Cependant, ni la Russie ni l'Ukraine ne sont membres de la CPI, Moscou ne reconnaît pas le tribunal et il est presque certain qu'elle refusera de coopérer.

Tout procès serait retardé jusqu'à ce que le défendeur soit arrêté, car la CPI ne peut pas juger une personne "in absentia", c'est-à-dire qui n'est pas physiquement en détention.

La CPI peut toujours enquêter et émettre des mandats d'arrêt.

"Le simple fait d'un acte d'accusation public peut agir pour stigmatiser l'accusé et peut générer une pression qui, avec le temps, peut conduire à une arrestation", a déclaré Goldston.

Outre la CPI, un tribunal distinct pourrait être créé, comme ceux mis en place pour poursuivre les crimes de guerre commis pendant les guerres des Balkans au début des années 1990 et le génocide du Rwanda en 1994.
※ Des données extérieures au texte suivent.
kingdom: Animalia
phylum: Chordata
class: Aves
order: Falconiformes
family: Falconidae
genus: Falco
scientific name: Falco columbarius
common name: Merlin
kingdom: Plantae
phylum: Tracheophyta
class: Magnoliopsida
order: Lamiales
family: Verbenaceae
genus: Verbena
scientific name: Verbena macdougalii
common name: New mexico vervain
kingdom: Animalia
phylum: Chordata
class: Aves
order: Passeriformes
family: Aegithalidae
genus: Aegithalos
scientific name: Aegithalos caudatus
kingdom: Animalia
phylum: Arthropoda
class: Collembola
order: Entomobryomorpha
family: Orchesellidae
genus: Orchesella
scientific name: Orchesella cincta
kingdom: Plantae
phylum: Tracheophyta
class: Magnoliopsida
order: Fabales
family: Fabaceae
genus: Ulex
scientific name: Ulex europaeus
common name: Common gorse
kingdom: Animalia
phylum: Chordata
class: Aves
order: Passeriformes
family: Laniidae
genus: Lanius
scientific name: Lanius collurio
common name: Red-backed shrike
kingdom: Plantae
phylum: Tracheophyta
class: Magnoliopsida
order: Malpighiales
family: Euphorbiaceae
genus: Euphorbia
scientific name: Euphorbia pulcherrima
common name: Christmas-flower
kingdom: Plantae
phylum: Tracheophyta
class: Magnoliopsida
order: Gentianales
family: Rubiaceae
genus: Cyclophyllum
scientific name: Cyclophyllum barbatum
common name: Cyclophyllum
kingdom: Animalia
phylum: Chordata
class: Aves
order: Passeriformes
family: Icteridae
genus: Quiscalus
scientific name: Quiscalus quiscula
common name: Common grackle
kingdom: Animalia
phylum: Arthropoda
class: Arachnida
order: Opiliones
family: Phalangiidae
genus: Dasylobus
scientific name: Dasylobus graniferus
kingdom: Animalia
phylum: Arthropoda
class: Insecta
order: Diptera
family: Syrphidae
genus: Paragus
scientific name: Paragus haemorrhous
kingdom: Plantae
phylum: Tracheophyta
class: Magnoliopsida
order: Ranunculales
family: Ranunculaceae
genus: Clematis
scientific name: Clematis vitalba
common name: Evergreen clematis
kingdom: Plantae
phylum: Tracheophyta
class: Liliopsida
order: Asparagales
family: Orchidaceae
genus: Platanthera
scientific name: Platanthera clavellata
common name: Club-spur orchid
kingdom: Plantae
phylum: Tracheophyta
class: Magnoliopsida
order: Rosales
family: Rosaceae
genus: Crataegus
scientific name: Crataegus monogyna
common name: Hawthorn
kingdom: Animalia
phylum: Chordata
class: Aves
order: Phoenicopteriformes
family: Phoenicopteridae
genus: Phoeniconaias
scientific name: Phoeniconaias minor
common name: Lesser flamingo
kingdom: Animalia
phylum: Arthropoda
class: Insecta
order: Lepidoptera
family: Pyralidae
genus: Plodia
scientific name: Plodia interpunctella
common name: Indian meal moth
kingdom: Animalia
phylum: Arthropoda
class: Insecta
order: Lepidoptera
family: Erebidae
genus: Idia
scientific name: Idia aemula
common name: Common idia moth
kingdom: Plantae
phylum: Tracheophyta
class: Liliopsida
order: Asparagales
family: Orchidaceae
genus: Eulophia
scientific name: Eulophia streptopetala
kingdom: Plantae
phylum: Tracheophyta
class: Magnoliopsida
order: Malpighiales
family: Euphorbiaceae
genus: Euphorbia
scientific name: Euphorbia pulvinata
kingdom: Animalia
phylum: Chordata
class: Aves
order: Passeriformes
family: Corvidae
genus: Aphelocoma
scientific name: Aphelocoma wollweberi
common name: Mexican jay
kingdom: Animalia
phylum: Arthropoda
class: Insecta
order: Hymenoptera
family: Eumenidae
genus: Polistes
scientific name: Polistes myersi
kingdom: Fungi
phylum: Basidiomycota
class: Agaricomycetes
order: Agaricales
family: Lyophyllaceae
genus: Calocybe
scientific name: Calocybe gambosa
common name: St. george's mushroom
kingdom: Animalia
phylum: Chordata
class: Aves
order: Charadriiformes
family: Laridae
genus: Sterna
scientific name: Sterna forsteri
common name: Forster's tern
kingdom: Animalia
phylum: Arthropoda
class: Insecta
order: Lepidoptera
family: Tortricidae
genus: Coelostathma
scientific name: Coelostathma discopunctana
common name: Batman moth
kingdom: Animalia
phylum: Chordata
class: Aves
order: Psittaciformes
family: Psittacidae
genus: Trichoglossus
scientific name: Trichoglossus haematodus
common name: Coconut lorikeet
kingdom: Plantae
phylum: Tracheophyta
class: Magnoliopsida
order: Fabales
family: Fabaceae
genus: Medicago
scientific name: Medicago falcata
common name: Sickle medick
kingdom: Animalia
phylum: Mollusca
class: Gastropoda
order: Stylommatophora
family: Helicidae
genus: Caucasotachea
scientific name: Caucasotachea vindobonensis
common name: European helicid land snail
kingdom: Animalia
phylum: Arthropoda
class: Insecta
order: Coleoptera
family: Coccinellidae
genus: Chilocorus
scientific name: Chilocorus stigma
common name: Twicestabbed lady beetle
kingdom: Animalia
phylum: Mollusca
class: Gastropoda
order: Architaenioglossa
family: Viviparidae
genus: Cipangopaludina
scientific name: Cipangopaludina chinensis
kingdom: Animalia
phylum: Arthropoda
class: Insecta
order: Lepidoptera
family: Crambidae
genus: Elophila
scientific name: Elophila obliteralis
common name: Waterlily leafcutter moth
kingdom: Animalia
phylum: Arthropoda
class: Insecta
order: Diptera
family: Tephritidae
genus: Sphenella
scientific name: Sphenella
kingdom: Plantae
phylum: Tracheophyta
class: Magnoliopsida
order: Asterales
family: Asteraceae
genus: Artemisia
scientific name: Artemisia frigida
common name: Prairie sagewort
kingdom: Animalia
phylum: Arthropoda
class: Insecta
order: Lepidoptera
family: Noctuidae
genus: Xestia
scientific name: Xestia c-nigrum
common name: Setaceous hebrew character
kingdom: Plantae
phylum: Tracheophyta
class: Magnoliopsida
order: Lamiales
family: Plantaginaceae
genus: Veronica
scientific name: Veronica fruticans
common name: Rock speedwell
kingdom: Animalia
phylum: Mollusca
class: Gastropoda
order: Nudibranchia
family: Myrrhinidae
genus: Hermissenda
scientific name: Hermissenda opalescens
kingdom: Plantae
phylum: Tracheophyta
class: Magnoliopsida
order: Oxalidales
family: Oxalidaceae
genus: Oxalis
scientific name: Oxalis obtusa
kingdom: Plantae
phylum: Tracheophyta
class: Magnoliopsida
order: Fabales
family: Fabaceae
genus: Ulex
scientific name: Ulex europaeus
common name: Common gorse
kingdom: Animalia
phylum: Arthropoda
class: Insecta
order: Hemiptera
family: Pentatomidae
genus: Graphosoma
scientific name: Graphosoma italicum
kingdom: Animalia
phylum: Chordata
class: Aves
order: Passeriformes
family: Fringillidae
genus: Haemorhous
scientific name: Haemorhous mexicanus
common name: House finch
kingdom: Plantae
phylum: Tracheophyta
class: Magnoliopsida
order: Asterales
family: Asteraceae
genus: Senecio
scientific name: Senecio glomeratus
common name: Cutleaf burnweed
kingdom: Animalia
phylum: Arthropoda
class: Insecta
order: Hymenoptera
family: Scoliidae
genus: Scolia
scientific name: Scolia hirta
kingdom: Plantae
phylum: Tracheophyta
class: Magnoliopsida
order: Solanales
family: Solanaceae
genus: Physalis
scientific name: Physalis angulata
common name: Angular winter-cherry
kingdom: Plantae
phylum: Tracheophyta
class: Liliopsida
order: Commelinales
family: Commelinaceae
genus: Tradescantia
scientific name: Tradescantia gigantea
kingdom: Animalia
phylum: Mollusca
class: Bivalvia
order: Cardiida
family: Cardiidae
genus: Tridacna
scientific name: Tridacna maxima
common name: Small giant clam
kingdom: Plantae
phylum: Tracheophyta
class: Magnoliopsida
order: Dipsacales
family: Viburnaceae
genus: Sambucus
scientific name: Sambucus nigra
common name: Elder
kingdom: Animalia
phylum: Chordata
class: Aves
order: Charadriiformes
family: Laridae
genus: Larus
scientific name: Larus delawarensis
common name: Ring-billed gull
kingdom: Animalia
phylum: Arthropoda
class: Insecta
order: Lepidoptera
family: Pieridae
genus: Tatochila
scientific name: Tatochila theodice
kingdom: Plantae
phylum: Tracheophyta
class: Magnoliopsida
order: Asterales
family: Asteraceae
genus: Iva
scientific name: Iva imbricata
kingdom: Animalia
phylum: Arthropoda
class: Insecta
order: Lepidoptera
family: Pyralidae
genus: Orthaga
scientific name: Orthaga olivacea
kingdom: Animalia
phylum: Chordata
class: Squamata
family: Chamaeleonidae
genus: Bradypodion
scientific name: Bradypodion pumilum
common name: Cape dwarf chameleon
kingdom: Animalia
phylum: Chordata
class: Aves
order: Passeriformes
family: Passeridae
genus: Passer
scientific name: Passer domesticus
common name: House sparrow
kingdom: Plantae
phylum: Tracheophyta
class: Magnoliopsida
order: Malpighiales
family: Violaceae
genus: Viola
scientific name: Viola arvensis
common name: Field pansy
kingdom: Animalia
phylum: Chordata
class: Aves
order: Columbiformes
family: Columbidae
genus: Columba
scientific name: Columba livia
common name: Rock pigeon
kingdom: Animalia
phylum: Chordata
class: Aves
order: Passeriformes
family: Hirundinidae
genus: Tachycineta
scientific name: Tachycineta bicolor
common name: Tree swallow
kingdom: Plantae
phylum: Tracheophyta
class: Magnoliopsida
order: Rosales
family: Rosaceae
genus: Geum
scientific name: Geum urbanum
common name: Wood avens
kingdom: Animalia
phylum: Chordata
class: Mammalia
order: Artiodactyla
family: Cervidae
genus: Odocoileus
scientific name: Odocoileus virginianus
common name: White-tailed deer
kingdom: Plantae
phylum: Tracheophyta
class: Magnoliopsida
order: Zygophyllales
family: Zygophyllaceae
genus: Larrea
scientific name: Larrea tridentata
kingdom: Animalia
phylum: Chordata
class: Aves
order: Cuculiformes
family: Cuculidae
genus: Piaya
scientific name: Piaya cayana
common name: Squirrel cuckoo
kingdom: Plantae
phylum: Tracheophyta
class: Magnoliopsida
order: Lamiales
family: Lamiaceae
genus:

Philippe Sands, professeur à l'University College de Londres, a déclaré qu'il était en contact avec le ministre ukrainien des Affaires étrangères, Dmytro Kuleba, au sujet de la création d'un tribunal qui reprendrait l'accusation internationale de "crime d'agression" de la Russie. La CPI ne peut pas prendre en charge cette accusation car elle doit impliquer au moins un des États membres de la cour.

Il est peu probable qu'un tribunal tienne des procès sans que les accusés soient en détention, car les procès "in absentia" sont désapprouvés par le droit international, a déclaré Rebecca Hamilton, professeur de droit à l'American University.

COMBIEN DE TEMPS POURRAIT DURER UN PROCÈS ?

Les experts juridiques ont déclaré que les actes d'accusation de crimes de guerre peuvent survenir en seulement trois à six mois, mais que les poursuites judiciaires peuvent prendre des années.

Le Tribunal pénal international pour l'ex-Yougoslavie a mis deux ans pour obtenir une condamnation sur son premier acte d'accusation, selon son site Web. Ce tribunal a inculpé son premier chef d'État, le président yougoslave de l'époque, Slobodan Milosevic, en 1999 et l'a placé en détention en 2001. Son procès a débuté en 2002 et était en cours lorsqu'il est mort à La Haye en 2006.